• [Written request] Copy out the rows below word for word, from the line with "Enter what the clock reads, shaped like 4:24." through the last line of the rows.

• [Data to use]
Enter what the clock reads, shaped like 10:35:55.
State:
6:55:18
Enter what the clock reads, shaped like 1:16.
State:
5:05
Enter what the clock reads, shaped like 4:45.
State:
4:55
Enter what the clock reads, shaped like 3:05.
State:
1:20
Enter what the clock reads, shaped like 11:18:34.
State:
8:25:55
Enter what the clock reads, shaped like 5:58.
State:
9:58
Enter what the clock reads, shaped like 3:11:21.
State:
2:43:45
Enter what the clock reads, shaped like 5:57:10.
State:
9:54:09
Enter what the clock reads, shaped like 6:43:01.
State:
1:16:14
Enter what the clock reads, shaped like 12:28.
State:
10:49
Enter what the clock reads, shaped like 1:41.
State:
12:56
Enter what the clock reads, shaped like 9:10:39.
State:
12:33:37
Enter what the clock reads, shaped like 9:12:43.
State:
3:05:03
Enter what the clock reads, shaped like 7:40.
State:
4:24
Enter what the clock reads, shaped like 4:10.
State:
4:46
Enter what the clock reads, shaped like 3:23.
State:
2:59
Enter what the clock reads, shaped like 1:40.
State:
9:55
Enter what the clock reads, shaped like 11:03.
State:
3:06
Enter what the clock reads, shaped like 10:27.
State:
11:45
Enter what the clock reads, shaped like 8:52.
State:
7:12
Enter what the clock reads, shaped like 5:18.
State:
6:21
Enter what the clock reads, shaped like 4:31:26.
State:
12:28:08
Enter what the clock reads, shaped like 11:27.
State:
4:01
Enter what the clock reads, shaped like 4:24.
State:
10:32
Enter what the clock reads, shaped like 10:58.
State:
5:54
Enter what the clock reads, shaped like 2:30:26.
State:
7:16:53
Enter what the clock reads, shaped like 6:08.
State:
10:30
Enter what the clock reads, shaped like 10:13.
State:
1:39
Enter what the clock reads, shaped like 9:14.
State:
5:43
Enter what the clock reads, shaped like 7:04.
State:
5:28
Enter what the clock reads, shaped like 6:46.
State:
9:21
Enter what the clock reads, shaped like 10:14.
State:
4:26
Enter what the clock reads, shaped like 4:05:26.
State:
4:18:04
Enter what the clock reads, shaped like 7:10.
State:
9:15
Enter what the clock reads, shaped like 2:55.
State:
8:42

• [Task answer]
Enter what the clock reads, shaped like 4:24.
State:
10:32
Enter what the clock reads, shaped like 10:58.
State:
5:54
Enter what the clock reads, shaped like 2:30:26.
State:
7:16:53
Enter what the clock reads, shaped like 6:08.
State:
10:30
Enter what the clock reads, shaped like 10:13.
State:
1:39
Enter what the clock reads, shaped like 9:14.
State:
5:43
Enter what the clock reads, shaped like 7:04.
State:
5:28
Enter what the clock reads, shaped like 6:46.
State:
9:21
Enter what the clock reads, shaped like 10:14.
State:
4:26
Enter what the clock reads, shaped like 4:05:26.
State:
4:18:04
Enter what the clock reads, shaped like 7:10.
State:
9:15
Enter what the clock reads, shaped like 2:55.
State:
8:42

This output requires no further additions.